Even on the cusp of the story’s climax, there are still unanswered questions–

Do we know what we think we know? Possibly not.

Will we learn what we expect to learn? Hopefully yes.

Will the police arrive in time? Definitely not.

Five more episodes to go!


Comics Are Stupid!

Filed under: — Joey Manley @ 6:05 am


Manley & WCN on “Meanwhile…” Podcast

Filed under: — Joey Manley @ 7:06 pm

I was interviewed for the “Meanwhile …” podcast a few days ago, on the subject of WCN, why it’s different from/better than other solutions, etc. — and now the interview has been posted. If you don’t have an iPod, you can still download the MP3 and listen to it on your computer.

Go Listen

The Double, new webcomic

Filed under: — Reinder Dijkhuis @ 1:50 pm

The Double by Daniel Østvold and Geir Strøm has started. It’s the first story in the Chronicles of the Witch Queen series. The Double will update on weekdays until it ends in mid-October. And it will be bloody good!

My involvement with Geir and Daniel actually dates back about 10 years. Geir’s brother knew me through music fandom, and one day dropped a mention of his older brother being the writer of a comic with a Norwegian painter. He told me it was a bit like the comic I had online at the time, The Stone of Contention. I was a fanzine editor at the time, and thought it might be interesting for the fanzine, so I contacted him, asked him to send me some stuff, and soon enough a big package from Daniel arrived in the mail. Several packages arrived in the mail, with solo comics work from Daniel, brochures showcasing his paintings, sculptures and installations, and, eventually, a CD of his music. But the most striking piece of work was the fantasy comic Geir had written for Daniel, looking totally unlike any other fantasy comics, with intricate, low-contrast page layouts, complex backgrounds and architecture, and characters that looked stiff at first but came to life as the comic progressed. Dobbeltgjengeren was an album-length story that fit right into the mood of the early Rogues of Clwyd-Rhan books but had its internally consistent universe that owed nothing to the traditional sources of fantasy art.
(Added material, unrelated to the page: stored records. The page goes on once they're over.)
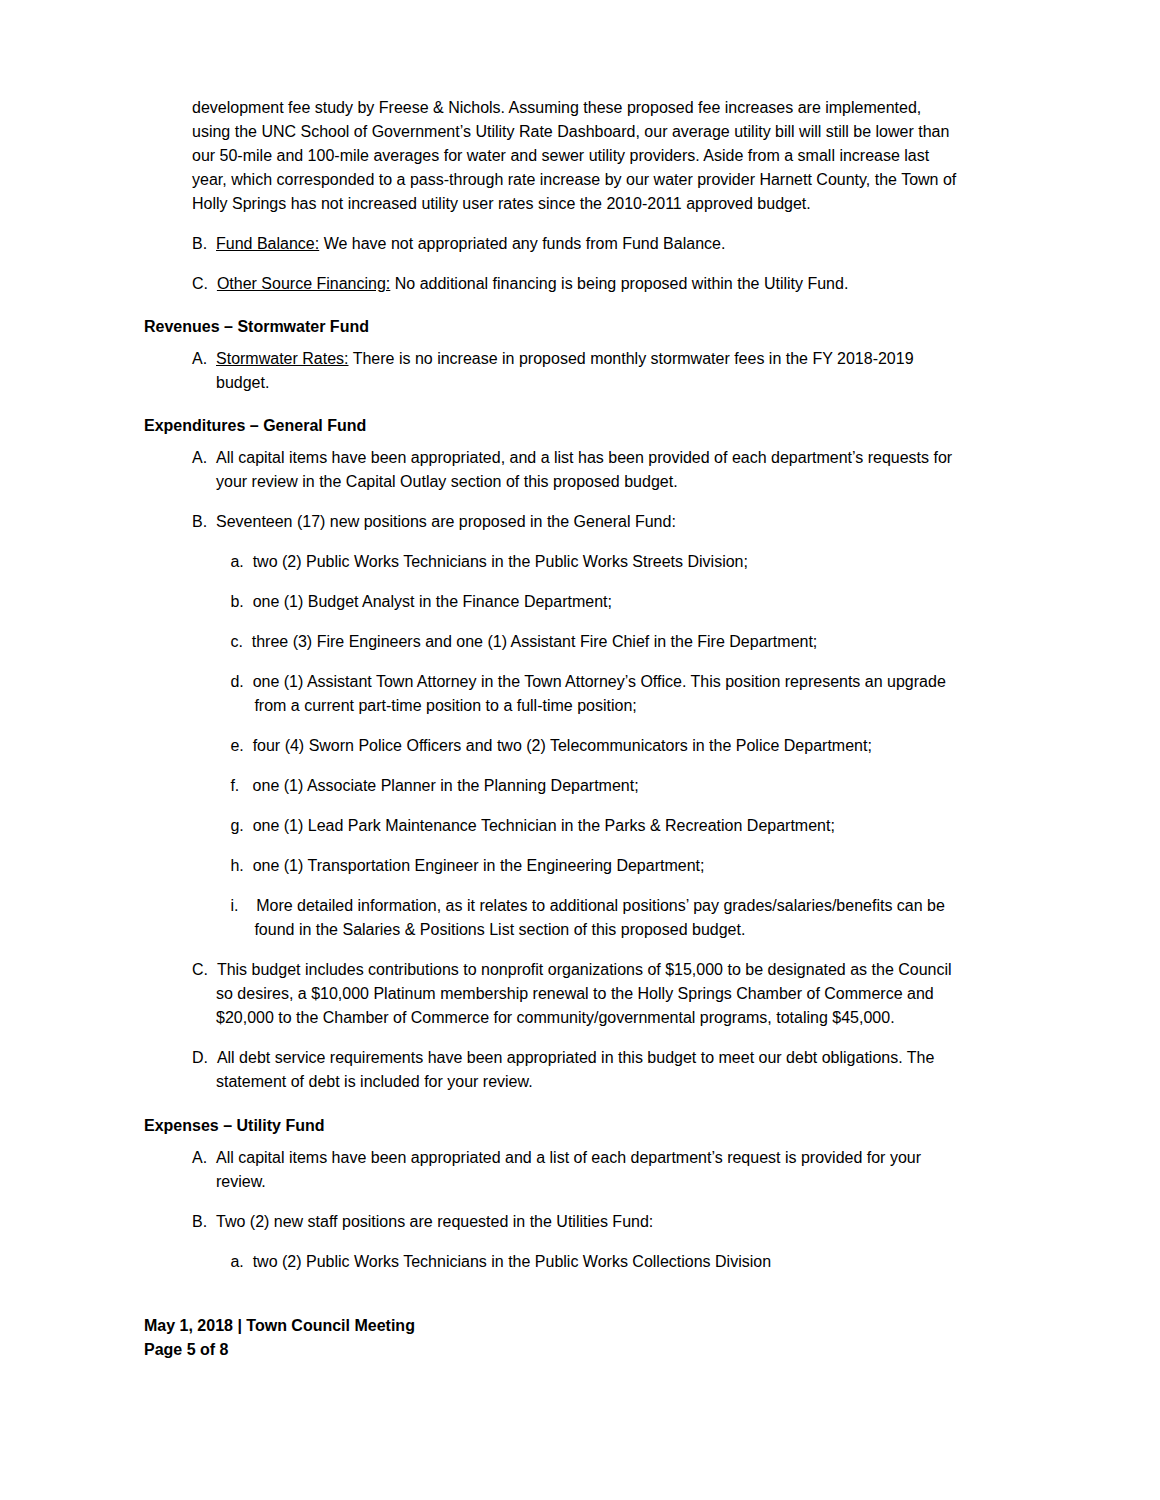development fee study by Freese & Nichols. Assuming these proposed fee increases are implemented, using the UNC School of Government’s Utility Rate Dashboard, our average utility bill will still be lower than our 50-mile and 100-mile averages for water and sewer utility providers. Aside from a small increase last year, which corresponded to a pass-through rate increase by our water provider Harnett County, the Town of Holly Springs has not increased utility user rates since the 2010-2011 approved budget.
B. Fund Balance: We have not appropriated any funds from Fund Balance.
C. Other Source Financing: No additional financing is being proposed within the Utility Fund.
Revenues – Stormwater Fund
A. Stormwater Rates: There is no increase in proposed monthly stormwater fees in the FY 2018-2019 budget.
Expenditures – General Fund
A. All capital items have been appropriated, and a list has been provided of each department’s requests for your review in the Capital Outlay section of this proposed budget.
B. Seventeen (17) new positions are proposed in the General Fund:
a. two (2) Public Works Technicians in the Public Works Streets Division;
b. one (1) Budget Analyst in the Finance Department;
c. three (3) Fire Engineers and one (1) Assistant Fire Chief in the Fire Department;
d. one (1) Assistant Town Attorney in the Town Attorney’s Office. This position represents an upgrade from a current part-time position to a full-time position;
e. four (4) Sworn Police Officers and two (2) Telecommunicators in the Police Department;
f. one (1) Associate Planner in the Planning Department;
g. one (1) Lead Park Maintenance Technician in the Parks & Recreation Department;
h. one (1) Transportation Engineer in the Engineering Department;
i. More detailed information, as it relates to additional positions’ pay grades/salaries/benefits can be found in the Salaries & Positions List section of this proposed budget.
C. This budget includes contributions to nonprofit organizations of $15,000 to be designated as the Council so desires, a $10,000 Platinum membership renewal to the Holly Springs Chamber of Commerce and $20,000 to the Chamber of Commerce for community/governmental programs, totaling $45,000.
D. All debt service requirements have been appropriated in this budget to meet our debt obligations. The statement of debt is included for your review.
Expenses – Utility Fund
A. All capital items have been appropriated and a list of each department’s request is provided for your review.
B. Two (2) new staff positions are requested in the Utilities Fund:
a. two (2) Public Works Technicians in the Public Works Collections Division
May 1, 2018 | Town Council Meeting
Page 5 of 8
Later, I would learn that nearly every character in the book was based, visually, on someone Daniel knew, which was probably why the character art worked so well (Geir, by the way, was the visual inspiration for the Baron von Fieffelfalsfaffel although his personality is totally unlike that of the good Baron).
I decided to translate the book into Dutch and publish it. Six months or so after the complete version of the story arrived in my mailbox, De Dubbelganger was done. I would have liked to say it was a small-press success, but alas. I still have half the print run on a shelf in the hall of my apartment.
De Dubbelganger was a flop, but that didn’t stop Daniel, Geir and me from coming up with sequels. In the magazine I edited, Impuls, a Christmas story set in the same universe became a Christmas supplement. Geir sent me a script he thought I might want to do, featuring a character from the first story, and that became The Eye of the Underworld. Characters from the series showed up in my Rogues of Clwyd-Rhan, and vice versa. Finally, that crossover was followed by two Courtly Manners stories featuring characters from both series.
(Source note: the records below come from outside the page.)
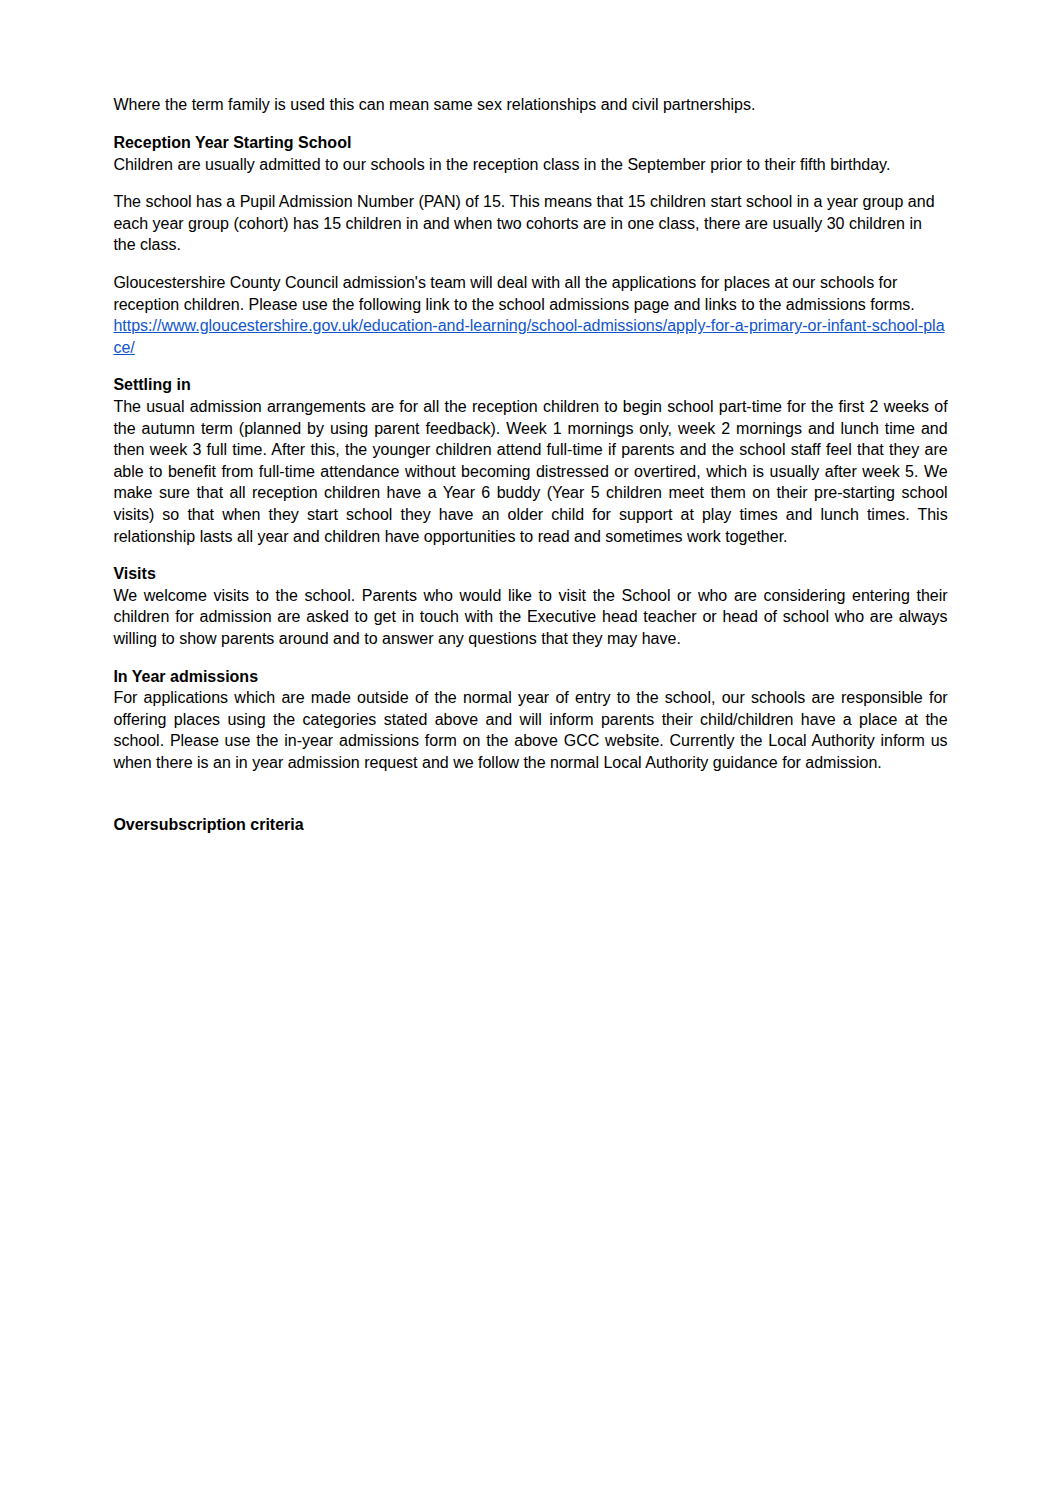Where the term family is used this can mean same sex relationships and civil partnerships.
Reception Year Starting School
Children are usually admitted to our schools in the reception class in the September prior to their fifth birthday.
The school has a Pupil Admission Number (PAN) of 15. This means that 15 children start school in a year group and each year group (cohort) has 15 children in and when two cohorts are in one class, there are usually 30 children in the class.
Gloucestershire County Council admission's team will deal with all the applications for places at our schools for reception children. Please use the following link to the school admissions page and links to the admissions forms.
https://www.gloucestershire.gov.uk/education-and-learning/school-admissions/apply-for-a-primary-or-infant-school-place/
Settling in
The usual admission arrangements are for all the reception children to begin school part-time for the first 2 weeks of the autumn term (planned by using parent feedback). Week 1 mornings only, week 2 mornings and lunch time and then week 3 full time. After this, the younger children attend full-time if parents and the school staff feel that they are able to benefit from full-time attendance without becoming distressed or overtired, which is usually after week 5. We make sure that all reception children have a Year 6 buddy (Year 5 children meet them on their pre-starting school visits) so that when they start school they have an older child for support at play times and lunch times. This relationship lasts all year and children have opportunities to read and sometimes work together.
Visits
We welcome visits to the school. Parents who would like to visit the School or who are considering entering their children for admission are asked to get in touch with the Executive head teacher or head of school who are always willing to show parents around and to answer any questions that they may have.
In Year admissions
For applications which are made outside of the normal year of entry to the school, our schools are responsible for offering places using the categories stated above and will inform parents their child/children have a place at the school. Please use the in-year admissions form on the above GCC website. Currently the Local Authority inform us when there is an in year admission request and we follow the normal Local Authority guidance for admission.
Oversubscription criteria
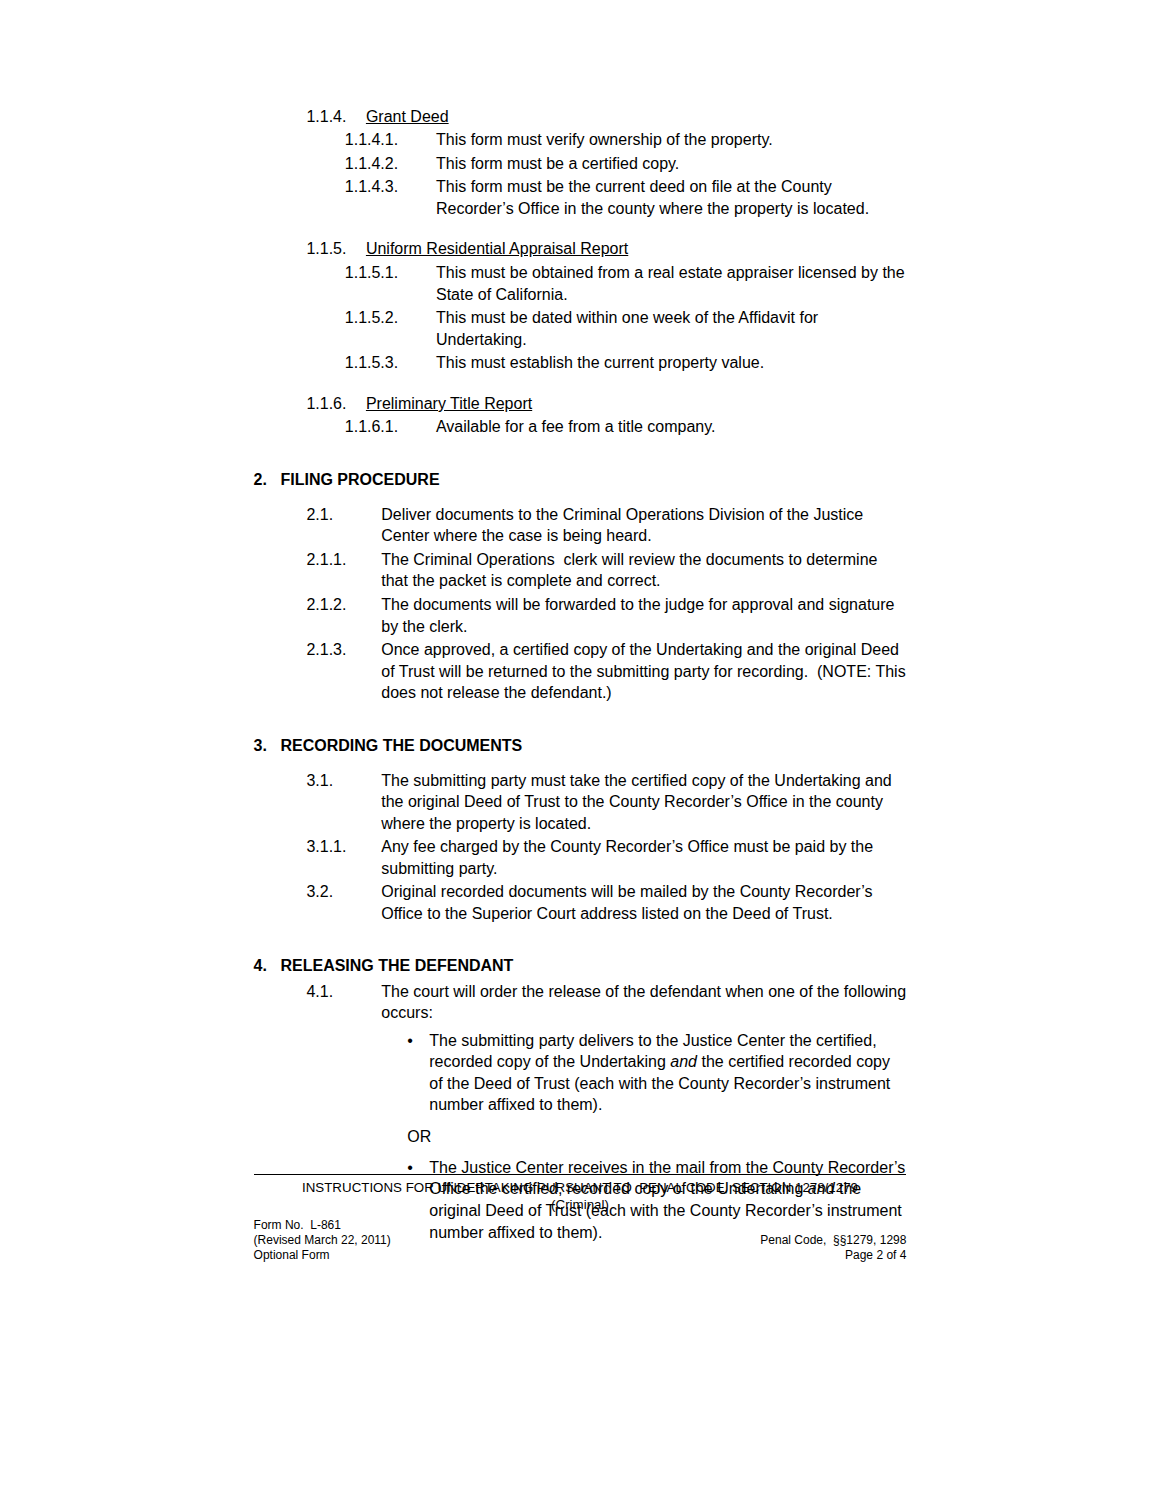1.1.4. Grant Deed
1.1.4.1. This form must verify ownership of the property.
1.1.4.2. This form must be a certified copy.
1.1.4.3. This form must be the current deed on file at the County Recorder’s Office in the county where the property is located.
1.1.5. Uniform Residential Appraisal Report
1.1.5.1. This must be obtained from a real estate appraiser licensed by the State of California.
1.1.5.2. This must be dated within one week of the Affidavit for Undertaking.
1.1.5.3. This must establish the current property value.
1.1.6. Preliminary Title Report
1.1.6.1. Available for a fee from a title company.
2. FILING PROCEDURE
2.1. Deliver documents to the Criminal Operations Division of the Justice Center where the case is being heard.
2.1.1. The Criminal Operations clerk will review the documents to determine that the packet is complete and correct.
2.1.2. The documents will be forwarded to the judge for approval and signature by the clerk.
2.1.3. Once approved, a certified copy of the Undertaking and the original Deed of Trust will be returned to the submitting party for recording. (NOTE: This does not release the defendant.)
3. RECORDING THE DOCUMENTS
3.1. The submitting party must take the certified copy of the Undertaking and the original Deed of Trust to the County Recorder’s Office in the county where the property is located.
3.1.1. Any fee charged by the County Recorder’s Office must be paid by the submitting party.
3.2. Original recorded documents will be mailed by the County Recorder’s Office to the Superior Court address listed on the Deed of Trust.
4. RELEASING THE DEFENDANT
4.1. The court will order the release of the defendant when one of the following occurs:
The submitting party delivers to the Justice Center the certified, recorded copy of the Undertaking and the certified recorded copy of the Deed of Trust (each with the County Recorder’s instrument number affixed to them).
OR
The Justice Center receives in the mail from the County Recorder’s Office the certified, recorded copy of the Undertaking and the original Deed of Trust (each with the County Recorder’s instrument number affixed to them).
INSTRUCTIONS FOR UNDERTAKING PURSUANT TO PENAL CODE, SECTION 1278/1279 (Criminal)
Form No. L-861
(Revised March 22, 2011)
Optional Form
Penal Code, §§1279, 1298
Page 2 of 4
Also, Daniel recorded a musical version of Dobbeltgjengeren, in English, in my home town, with a cast of singers and musicians that I helped put together.
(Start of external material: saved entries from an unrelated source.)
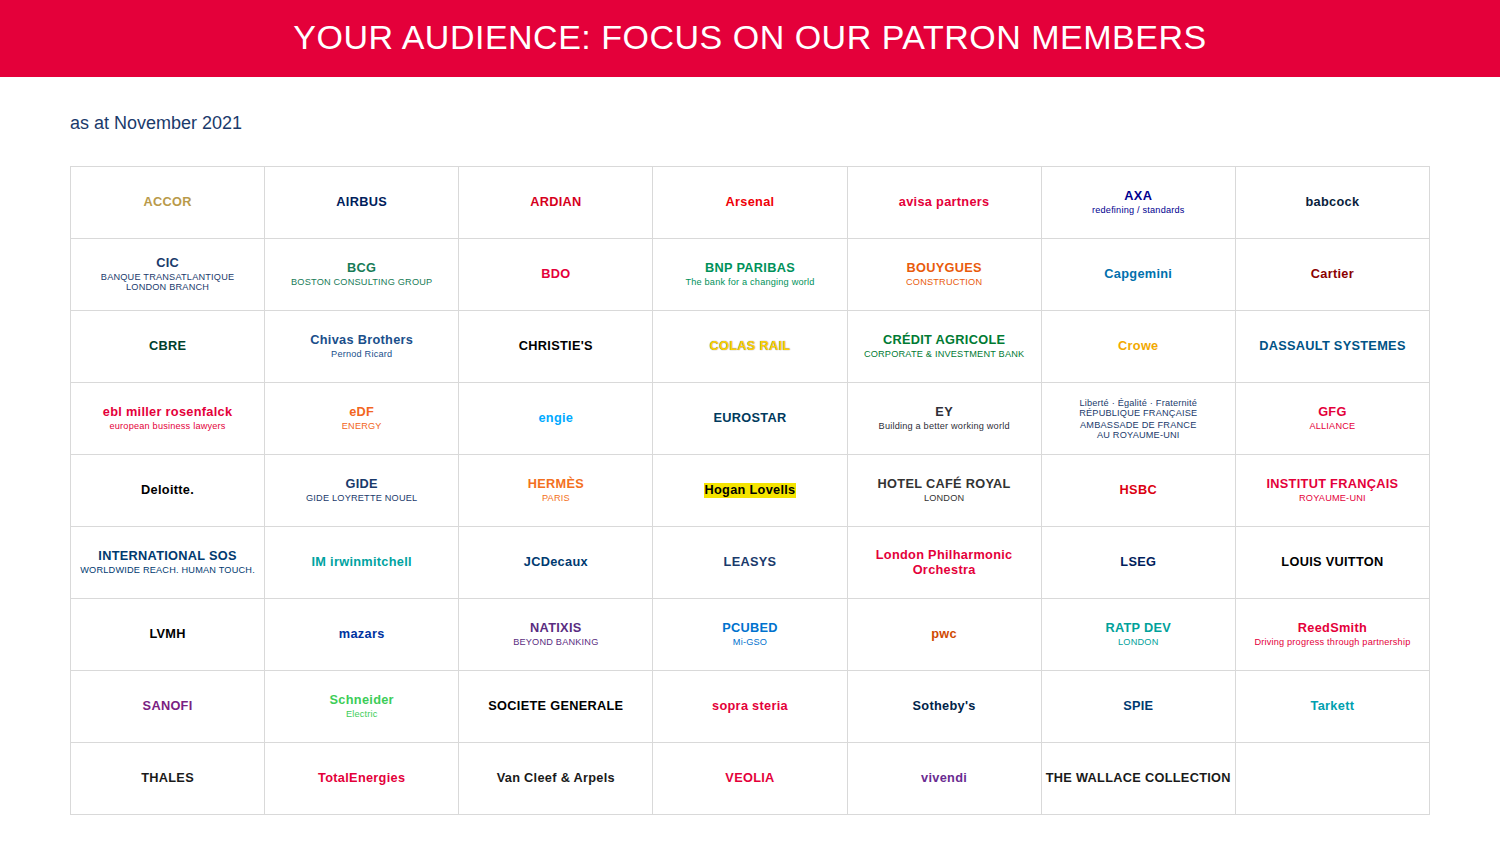YOUR AUDIENCE: FOCUS ON OUR PATRON MEMBERS
as at November 2021
| ACCOR | AIRBUS | ARDIAN | Arsenal | avisa partners | AXA redefining / standards | babcock |
| CIC BANQUE TRANSATLANTIQUE LONDON BRANCH | BCG BOSTON CONSULTING GROUP | BDO | BNP PARIBAS The bank for a changing world | BOUYGUES CONSTRUCTION | Capgemini | Cartier |
| CBRE | Chivas Brothers Pernod Ricard | CHRISTIE'S | COLAS RAIL | CRÉDIT AGRICOLE CORPORATE & INVESTMENT BANK | Crowe | DASSAULT SYSTEMES |
| ebl miller rosenfalck european business lawyers | eDF ENERGY | engie | EUROSTAR | EY Building a better working world | Liberté · Égalité · Fraternité RÉPUBLIQUE FRANÇAISE AMBASSADE DE FRANCE AU ROYAUME-UNI | GFG ALLIANCE |
| Deloitte. | GIDE GIDE LOYRETTE NOUEL | HERMÈS PARIS | Hogan Lovells | HOTEL CAFÉ ROYAL LONDON | HSBC | INSTITUT FRANÇAIS ROYAUME-UNI |
| INTERNATIONAL SOS WORLDWIDE REACH. HUMAN TOUCH. | IM irwinmitchell | JCDecaux | LEASYS | London Philharmonic Orchestra | LSEG | LOUIS VUITTON |
| LVMH | mazars | NATIXIS BEYOND BANKING | PCUBED Mi-GSO | pwc | RATP DEV LONDON | ReedSmith Driving progress through partnership |
| SANOFI | Schneider Electric | SOCIETE GENERALE | sopra steria | Sotheby's | SPIE | Tarkett |
| THALES | TotalEnergies | Van Cleef & Arpels | VEOLIA | vivendi | THE WALLACE COLLECTION | |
Over the years, I tried to revive the book. When Joey Manley first came up with the idea for Webcomics nation, back when it was still a very different idea from what it turned out as, I immediately thought of making a group website with all the material from the series brought together in the correct chronological order, instead of scattered across different websites as it is now. During the Long Wait, I mostly forgot about the idea, but when the launch approached, I started thinking about it again. Daniel and Geir approved of the concept, so starting today, The Double gets a new lease on life, in English, updating with five large pages a week. We’ll be able to keep that tempo up for the better part of a year, with just the material we’ve already got. New stories are also in production, and they’re going to be even better.